How to complete this task ▸
Each entry that follows is to be copied exactly, minus any pictures.

Provided material section start

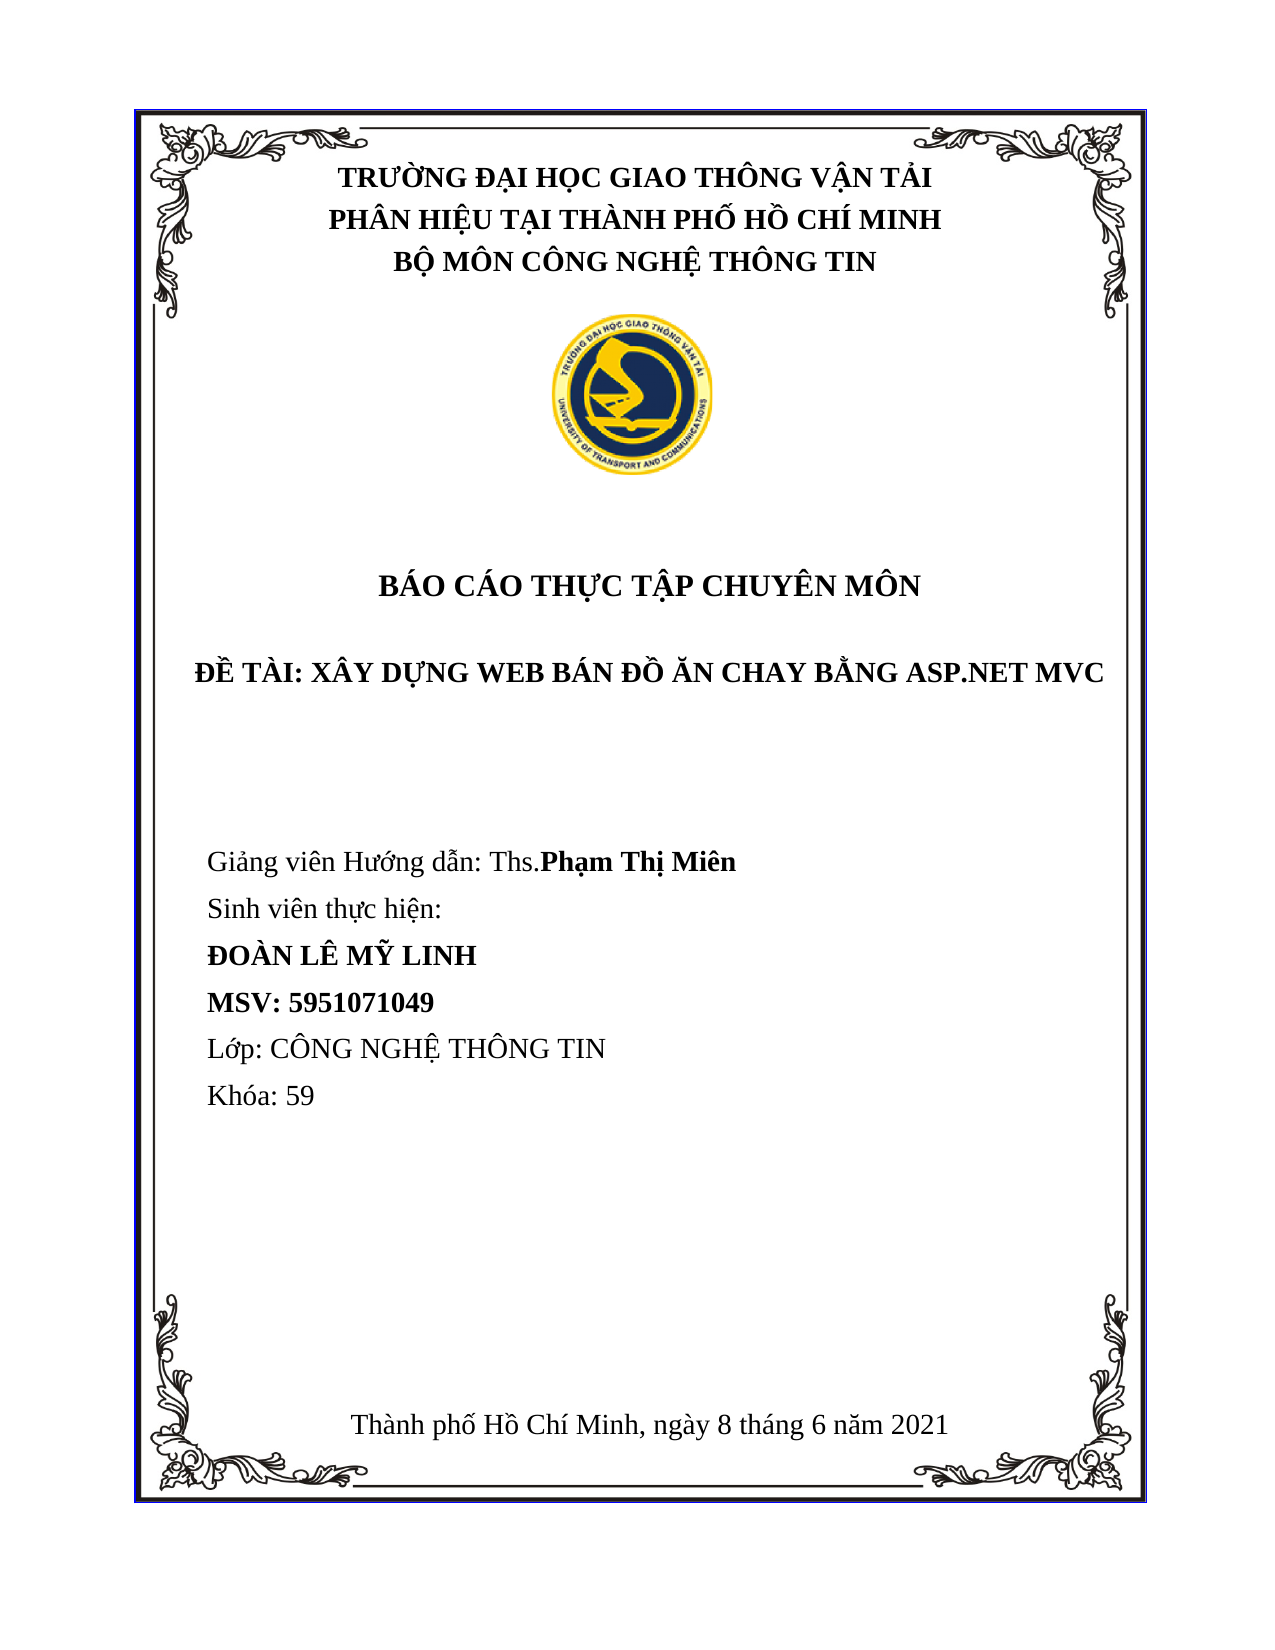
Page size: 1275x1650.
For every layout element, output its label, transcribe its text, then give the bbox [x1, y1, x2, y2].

text BÁO CÁO THỰC TẬP CHUYÊN MÔN [148, 567, 1152, 603]
picture [136, 110, 1146, 160]
picture [136, 277, 1146, 1502]
text MSV: 5951071049 [207, 985, 1127, 1018]
text PHÂN HIỆU TẠI THÀNH PHỐ HỒ CHÍ MINH [118, 202, 1152, 235]
text Sinh viên thực hiện: [207, 891, 1127, 924]
text TRƯỜNG ĐẠI HỌC GIAO THÔNG VẬN TẢI [118, 160, 1152, 193]
text BỘ MÔN CÔNG NGHỆ THÔNG TIN [118, 244, 1152, 277]
text Giảng viên Hướng dẫn: Ths.Phạm Thị Miên [207, 844, 1127, 878]
text Lớp: CÔNG NGHỆ THÔNG TIN [207, 1032, 1127, 1065]
text Khóa: 59 [207, 1078, 1127, 1112]
picture [136, 193, 1146, 202]
text ĐOÀN LÊ MỸ LINH [207, 938, 1127, 971]
text ĐỀ TÀI: XÂY DỰNG WEB BÁN ĐỒ ĂN CHAY BẰNG ASP.NET MVC [148, 655, 1152, 689]
text Thành phố Hồ Chí Minh, ngày 8 tháng 6 năm 2021 [148, 1407, 1152, 1441]
picture [136, 235, 1146, 244]
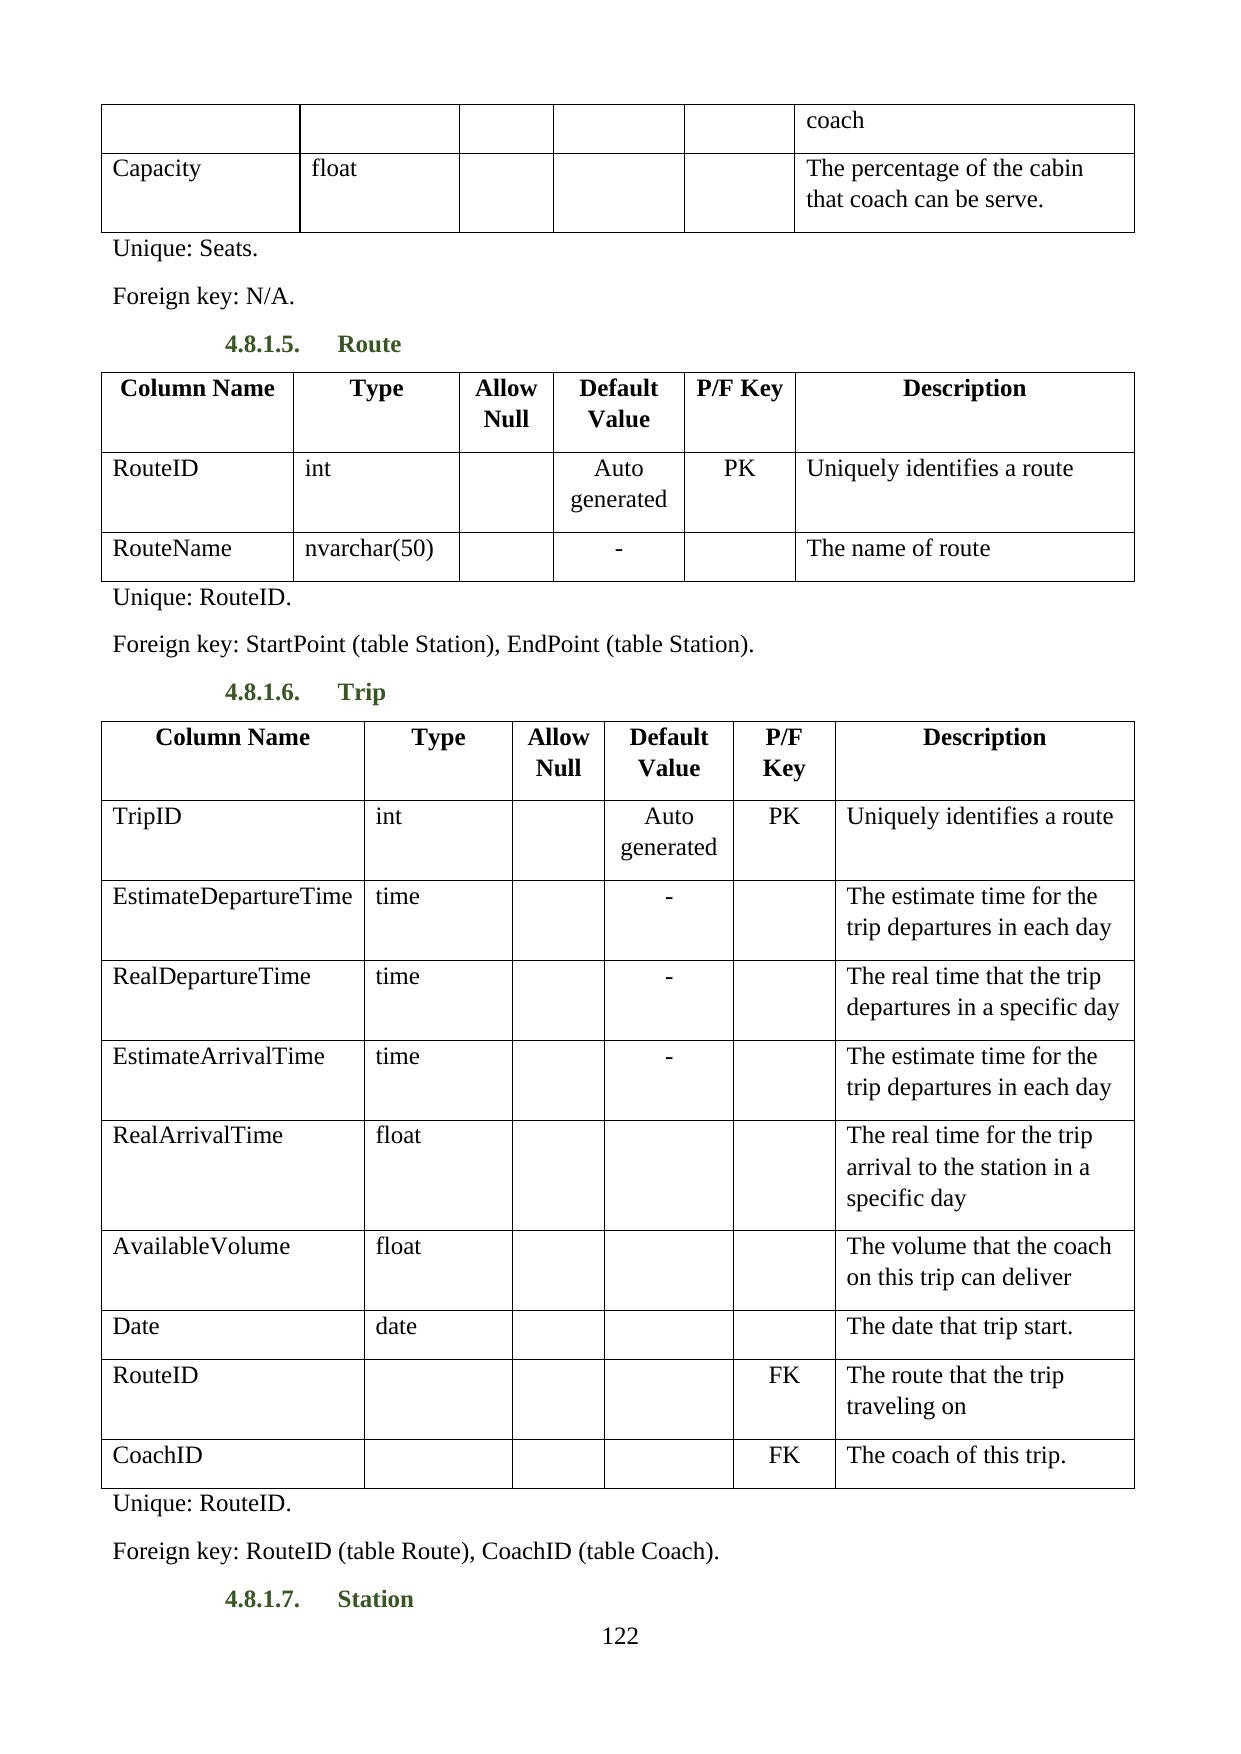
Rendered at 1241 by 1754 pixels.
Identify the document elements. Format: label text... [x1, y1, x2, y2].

Provided material section end

Response to the task ▸
Page size: 1275x1650.
For every layout element, output its label, transcribe its text, then give the bbox [x1, y1, x2, y2].

text BÁO CÁO THỰC TẬP CHUYÊN MÔN [148, 567, 1152, 603]
picture [136, 110, 1146, 160]
picture [136, 277, 1146, 1502]
text MSV: 5951071049 [207, 985, 1127, 1018]
text PHÂN HIỆU TẠI THÀNH PHỐ HỒ CHÍ MINH [118, 202, 1152, 235]
text Sinh viên thực hiện: [207, 891, 1127, 924]
text TRƯỜNG ĐẠI HỌC GIAO THÔNG VẬN TẢI [118, 160, 1152, 193]
text BỘ MÔN CÔNG NGHỆ THÔNG TIN [118, 244, 1152, 277]
text Giảng viên Hướng dẫn: Ths.Phạm Thị Miên [207, 844, 1127, 878]
text Lớp: CÔNG NGHỆ THÔNG TIN [207, 1032, 1127, 1065]
text Khóa: 59 [207, 1078, 1127, 1112]
picture [136, 193, 1146, 202]
text ĐOÀN LÊ MỸ LINH [207, 938, 1127, 971]
text ĐỀ TÀI: XÂY DỰNG WEB BÁN ĐỒ ĂN CHAY BẰNG ASP.NET MVC [148, 655, 1152, 689]
text Thành phố Hồ Chí Minh, ngày 8 tháng 6 năm 2021 [148, 1407, 1152, 1441]
picture [136, 235, 1146, 244]
Rendered at 1241 by 1754 pixels.
Identify the document elements. Format: label text... [x1, y1, x2, y2].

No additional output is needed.